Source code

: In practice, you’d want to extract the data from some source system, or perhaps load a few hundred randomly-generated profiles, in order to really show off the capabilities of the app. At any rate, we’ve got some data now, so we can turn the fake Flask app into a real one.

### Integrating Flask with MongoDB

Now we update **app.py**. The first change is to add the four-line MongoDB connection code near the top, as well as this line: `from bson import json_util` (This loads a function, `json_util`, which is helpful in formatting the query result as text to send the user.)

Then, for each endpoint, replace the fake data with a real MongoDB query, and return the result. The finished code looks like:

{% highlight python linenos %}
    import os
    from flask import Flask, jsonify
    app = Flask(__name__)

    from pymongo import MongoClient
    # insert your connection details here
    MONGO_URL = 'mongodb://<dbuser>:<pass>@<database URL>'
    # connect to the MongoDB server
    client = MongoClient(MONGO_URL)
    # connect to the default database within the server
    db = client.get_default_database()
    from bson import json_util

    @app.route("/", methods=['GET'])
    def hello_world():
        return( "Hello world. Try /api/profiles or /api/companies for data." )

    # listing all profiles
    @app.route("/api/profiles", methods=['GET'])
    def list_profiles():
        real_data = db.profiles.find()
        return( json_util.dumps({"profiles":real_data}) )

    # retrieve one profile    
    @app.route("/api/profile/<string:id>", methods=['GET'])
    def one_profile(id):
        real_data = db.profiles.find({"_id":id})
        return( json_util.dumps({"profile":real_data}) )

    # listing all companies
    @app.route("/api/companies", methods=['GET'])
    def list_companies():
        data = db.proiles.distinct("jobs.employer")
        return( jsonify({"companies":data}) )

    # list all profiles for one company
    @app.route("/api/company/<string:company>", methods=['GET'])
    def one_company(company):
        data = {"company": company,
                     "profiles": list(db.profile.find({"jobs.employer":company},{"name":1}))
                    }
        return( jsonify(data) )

• • • •

__What is required__.
Reproduce the records above line for line, keeping every character, space and indent the same.

__Worked solution__.
Source code

: In practice, you’d want to extract the data from some source system, or perhaps load a few hundred randomly-generated profiles, in order to really show off the capabilities of the app. At any rate, we’ve got some data now, so we can turn the fake Flask app into a real one.

### Integrating Flask with MongoDB

Now we update **app.py**. The first change is to add the four-line MongoDB connection code near the top, as well as this line: `from bson import json_util` (This loads a function, `json_util`, which is helpful in formatting the query result as text to send the user.)

Then, for each endpoint, replace the fake data with a real MongoDB query, and return the result. The finished code looks like:

{% highlight python linenos %}
    import os
    from flask import Flask, jsonify
    app = Flask(__name__)

    from pymongo import MongoClient
    # insert your connection details here
    MONGO_URL = 'mongodb://<dbuser>:<pass>@<database URL>'
    # connect to the MongoDB server
    client = MongoClient(MONGO_URL)
    # connect to the default database within the server
    db = client.get_default_database()
    from bson import json_util

    @app.route("/", methods=['GET'])
    def hello_world():
        return( "Hello world. Try /api/profiles or /api/companies for data." )

    # listing all profiles
    @app.route("/api/profiles", methods=['GET'])
    def list_profiles():
        real_data = db.profiles.find()
        return( json_util.dumps({"profiles":real_data}) )

    # retrieve one profile    
    @app.route("/api/profile/<string:id>", methods=['GET'])
    def one_profile(id):
        real_data = db.profiles.find({"_id":id})
        return( json_util.dumps({"profile":real_data}) )

    # listing all companies
    @app.route("/api/companies", methods=['GET'])
    def list_companies():
        data = db.proiles.distinct("jobs.employer")
        return( jsonify({"companies":data}) )

    # list all profiles for one company
    @app.route("/api/company/<string:company>", methods=['GET'])
    def one_company(company):
        data = {"company": company,
                     "profiles": list(db.profile.find({"jobs.employer":company},{"name":1}))
                    }
        return( jsonify(data) )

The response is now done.